Records shown>
##########

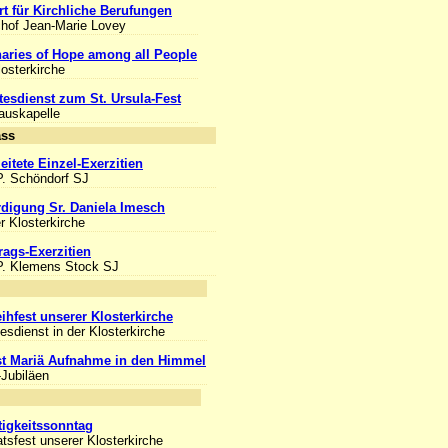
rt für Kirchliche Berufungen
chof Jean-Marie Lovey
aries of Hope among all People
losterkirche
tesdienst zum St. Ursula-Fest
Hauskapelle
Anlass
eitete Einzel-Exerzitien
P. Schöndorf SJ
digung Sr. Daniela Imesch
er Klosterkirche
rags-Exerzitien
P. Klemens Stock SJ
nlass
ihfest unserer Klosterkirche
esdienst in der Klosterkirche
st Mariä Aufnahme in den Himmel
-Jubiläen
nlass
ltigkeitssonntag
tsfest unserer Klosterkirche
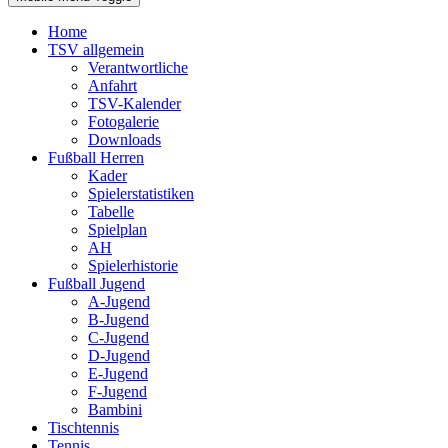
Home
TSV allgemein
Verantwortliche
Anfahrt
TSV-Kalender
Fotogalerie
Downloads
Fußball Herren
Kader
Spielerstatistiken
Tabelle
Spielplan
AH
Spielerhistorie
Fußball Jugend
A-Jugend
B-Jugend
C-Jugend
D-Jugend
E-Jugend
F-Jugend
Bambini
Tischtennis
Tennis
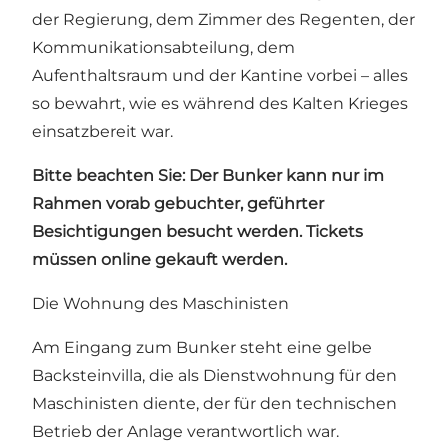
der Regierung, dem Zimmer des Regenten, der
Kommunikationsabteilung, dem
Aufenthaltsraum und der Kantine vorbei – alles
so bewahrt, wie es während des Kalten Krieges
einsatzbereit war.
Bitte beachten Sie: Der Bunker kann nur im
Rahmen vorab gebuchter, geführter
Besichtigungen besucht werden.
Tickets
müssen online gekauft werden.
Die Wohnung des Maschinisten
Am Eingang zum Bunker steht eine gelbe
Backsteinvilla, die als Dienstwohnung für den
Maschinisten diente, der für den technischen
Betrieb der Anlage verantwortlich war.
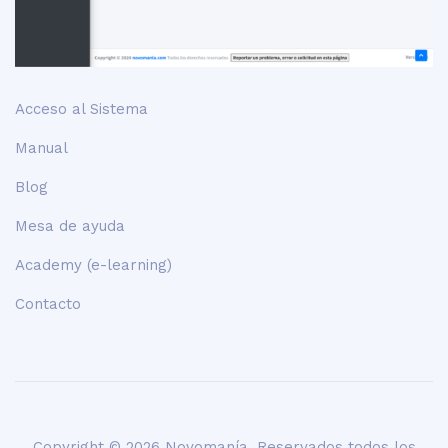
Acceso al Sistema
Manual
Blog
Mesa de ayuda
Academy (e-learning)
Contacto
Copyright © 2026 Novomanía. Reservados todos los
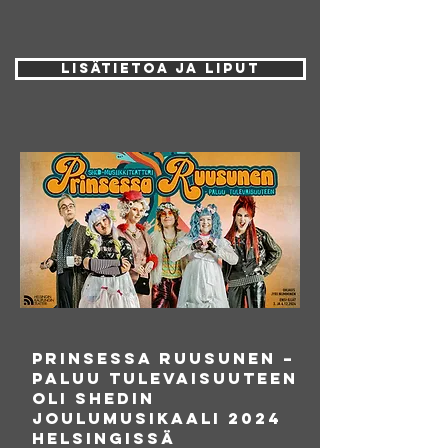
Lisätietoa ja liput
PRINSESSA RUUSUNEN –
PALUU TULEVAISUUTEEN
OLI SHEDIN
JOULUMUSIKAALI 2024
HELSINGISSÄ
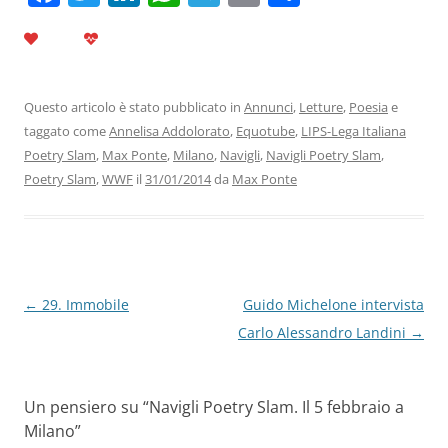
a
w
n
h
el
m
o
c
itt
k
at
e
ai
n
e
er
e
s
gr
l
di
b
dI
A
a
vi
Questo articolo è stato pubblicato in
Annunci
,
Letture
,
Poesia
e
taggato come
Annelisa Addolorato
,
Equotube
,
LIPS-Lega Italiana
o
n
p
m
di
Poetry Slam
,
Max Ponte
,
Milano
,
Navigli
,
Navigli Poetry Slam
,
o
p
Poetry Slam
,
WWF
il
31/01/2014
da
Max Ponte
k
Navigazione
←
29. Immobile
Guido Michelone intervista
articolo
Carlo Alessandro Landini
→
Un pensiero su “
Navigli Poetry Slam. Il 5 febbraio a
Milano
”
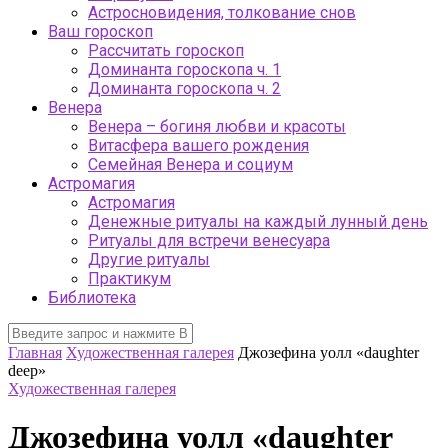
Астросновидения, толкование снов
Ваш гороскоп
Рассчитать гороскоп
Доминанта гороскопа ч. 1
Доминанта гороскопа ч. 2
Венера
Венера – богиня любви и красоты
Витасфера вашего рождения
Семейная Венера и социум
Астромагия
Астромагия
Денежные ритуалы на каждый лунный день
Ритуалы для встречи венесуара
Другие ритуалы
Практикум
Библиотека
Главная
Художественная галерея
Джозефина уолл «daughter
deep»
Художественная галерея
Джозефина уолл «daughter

##########

What you need to do> Print the whole listing above exactly, and keep every picture out of the copy.

Task result>
rt für Kirchliche Berufungen
chof Jean-Marie Lovey
aries of Hope among all People
losterkirche
tesdienst zum St. Ursula-Fest
Hauskapelle
Anlass
eitete Einzel-Exerzitien
P. Schöndorf SJ
digung Sr. Daniela Imesch
er Klosterkirche
rags-Exerzitien
P. Klemens Stock SJ
nlass
ihfest unserer Klosterkirche
esdienst in der Klosterkirche
st Mariä Aufnahme in den Himmel
-Jubiläen
nlass
ltigkeitssonntag
tsfest unserer Klosterkirche
Home
TSV allgemein
Verantwortliche
Anfahrt
TSV-Kalender
Fotogalerie
Downloads
Fußball Herren
Kader
Spielerstatistiken
Tabelle
Spielplan
AH
Spielerhistorie
Fußball Jugend
A-Jugend
B-Jugend
C-Jugend
D-Jugend
E-Jugend
F-Jugend
Bambini
Tischtennis
Tennis
der Regierung, dem Zimmer des Regenten, der
Kommunikationsabteilung, dem
Aufenthaltsraum und der Kantine vorbei – alles
so bewahrt, wie es während des Kalten Krieges
einsatzbereit war.
Bitte beachten Sie: Der Bunker kann nur im
Rahmen vorab gebuchter, geführter
Besichtigungen besucht werden.
Tickets
müssen online gekauft werden.
Die Wohnung des Maschinisten
Am Eingang zum Bunker steht eine gelbe
Backsteinvilla, die als Dienstwohnung für den
Maschinisten diente, der für den technischen
Betrieb der Anlage verantwortlich war.
Acceso al Sistema
Manual
Blog
Mesa de ayuda
Academy (e-learning)
Contacto
Copyright © 2026 Novomanía. Reservados todos los
Lisätietoa ja liput
PRINSESSA RUUSUNEN –
PALUU TULEVAISUUTEEN
OLI SHEDIN
JOULUMUSIKAALI 2024
HELSINGISSÄ
a
w
n
h
el
m
o
c
itt
k
at
e
ai
n
e
er
e
s
gr
l
di
b
dI
A
a
vi
Questo articolo è stato pubblicato in
Annunci
,
Letture
,
Poesia
e
taggato come
Annelisa Addolorato
,
Equotube
,
LIPS-Lega Italiana
o
n
p
m
di
Poetry Slam
,
Max Ponte
,
Milano
,
Navigli
,
Navigli Poetry Slam
,
o
p
Poetry Slam
,
WWF
il
31/01/2014
da
Max Ponte
k
Navigazione
←
29. Immobile
Guido Michelone intervista
articolo
Carlo Alessandro Landini
→
Un pensiero su “
Navigli Poetry Slam. Il 5 febbraio a
Milano
”
Астросновидения, толкование снов
Ваш гороскоп
Рассчитать гороскоп
Доминанта гороскопа ч. 1
Доминанта гороскопа ч. 2
Венера
Венера – богиня любви и красоты
Витасфера вашего рождения
Семейная Венера и социум
Астромагия
Астромагия
Денежные ритуалы на каждый лунный день
Ритуалы для встречи венесуара
Другие ритуалы
Практикум
Библиотека
Главная
Художественная галерея
Джозефина уолл «daughter
deep»
Художественная галерея
Джозефина уолл «daughter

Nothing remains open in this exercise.